#### [YOUR ASSIGNMENT]
Transcribe the records below. Leave every word as it is.

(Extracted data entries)

<<<<

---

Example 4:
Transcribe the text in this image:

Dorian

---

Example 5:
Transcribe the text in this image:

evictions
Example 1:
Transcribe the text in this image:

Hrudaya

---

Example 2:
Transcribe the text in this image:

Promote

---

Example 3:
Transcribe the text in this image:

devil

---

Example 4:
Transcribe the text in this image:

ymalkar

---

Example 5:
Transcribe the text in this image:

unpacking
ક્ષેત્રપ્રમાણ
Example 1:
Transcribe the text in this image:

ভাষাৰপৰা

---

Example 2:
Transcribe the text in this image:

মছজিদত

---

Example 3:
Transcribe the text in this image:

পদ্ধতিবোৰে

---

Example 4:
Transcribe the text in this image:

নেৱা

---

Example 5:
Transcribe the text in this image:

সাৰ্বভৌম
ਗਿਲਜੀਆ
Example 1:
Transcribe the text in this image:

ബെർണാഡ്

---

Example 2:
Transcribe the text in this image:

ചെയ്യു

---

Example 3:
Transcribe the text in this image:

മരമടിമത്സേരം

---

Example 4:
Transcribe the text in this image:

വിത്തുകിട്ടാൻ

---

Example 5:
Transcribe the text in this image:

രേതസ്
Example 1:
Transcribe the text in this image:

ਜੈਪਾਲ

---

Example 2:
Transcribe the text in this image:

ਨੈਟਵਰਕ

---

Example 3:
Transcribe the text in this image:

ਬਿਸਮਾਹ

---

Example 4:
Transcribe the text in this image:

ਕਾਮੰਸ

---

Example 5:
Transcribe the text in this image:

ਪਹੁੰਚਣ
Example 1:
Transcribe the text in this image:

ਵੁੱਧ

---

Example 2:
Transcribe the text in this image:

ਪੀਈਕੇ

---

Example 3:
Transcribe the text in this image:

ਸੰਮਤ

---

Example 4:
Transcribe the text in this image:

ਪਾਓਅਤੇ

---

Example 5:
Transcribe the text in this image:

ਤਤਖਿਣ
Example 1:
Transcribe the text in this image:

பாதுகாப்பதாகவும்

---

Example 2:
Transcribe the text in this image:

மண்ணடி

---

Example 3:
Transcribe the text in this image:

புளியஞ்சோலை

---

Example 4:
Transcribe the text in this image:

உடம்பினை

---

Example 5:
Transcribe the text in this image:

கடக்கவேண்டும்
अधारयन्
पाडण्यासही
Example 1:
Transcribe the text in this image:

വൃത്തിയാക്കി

>>>>

#### [RESPONSE AREA]
---

Example 4:
Transcribe the text in this image:

Dorian

---

Example 5:
Transcribe the text in this image:

evictions
Example 1:
Transcribe the text in this image:

Hrudaya

---

Example 2:
Transcribe the text in this image:

Promote

---

Example 3:
Transcribe the text in this image:

devil

---

Example 4:
Transcribe the text in this image:

ymalkar

---

Example 5:
Transcribe the text in this image:

unpacking
ક્ષેત્રપ્રમાણ
Example 1:
Transcribe the text in this image:

ভাষাৰপৰা

---

Example 2:
Transcribe the text in this image:

মছজিদত

---

Example 3:
Transcribe the text in this image:

পদ্ধতিবোৰে

---

Example 4:
Transcribe the text in this image:

নেৱা

---

Example 5:
Transcribe the text in this image:

সাৰ্বভৌম
ਗਿਲਜੀਆ
Example 1:
Transcribe the text in this image:

ബെർണാഡ്

---

Example 2:
Transcribe the text in this image:

ചെയ്യു

---

Example 3:
Transcribe the text in this image:

മരമടിമത്സേരം

---

Example 4:
Transcribe the text in this image:

വിത്തുകിട്ടാൻ

---

Example 5:
Transcribe the text in this image:

രേതസ്
Example 1:
Transcribe the text in this image:

ਜੈਪਾਲ

---

Example 2:
Transcribe the text in this image:

ਨੈਟਵਰਕ

---

Example 3:
Transcribe the text in this image:

ਬਿਸਮਾਹ

---

Example 4:
Transcribe the text in this image:

ਕਾਮੰਸ

---

Example 5:
Transcribe the text in this image:

ਪਹੁੰਚਣ
Example 1:
Transcribe the text in this image:

ਵੁੱਧ

---

Example 2:
Transcribe the text in this image:

ਪੀਈਕੇ

---

Example 3:
Transcribe the text in this image:

ਸੰਮਤ

---

Example 4:
Transcribe the text in this image:

ਪਾਓਅਤੇ

---

Example 5:
Transcribe the text in this image:

ਤਤਖਿਣ
Example 1:
Transcribe the text in this image:

பாதுகாப்பதாகவும்

---

Example 2:
Transcribe the text in this image:

மண்ணடி

---

Example 3:
Transcribe the text in this image:

புளியஞ்சோலை

---

Example 4:
Transcribe the text in this image:

உடம்பினை

---

Example 5:
Transcribe the text in this image:

கடக்கவேண்டும்
अधारयन्
पाडण्यासही
Example 1:
Transcribe the text in this image:

വൃത്തിയാക്കി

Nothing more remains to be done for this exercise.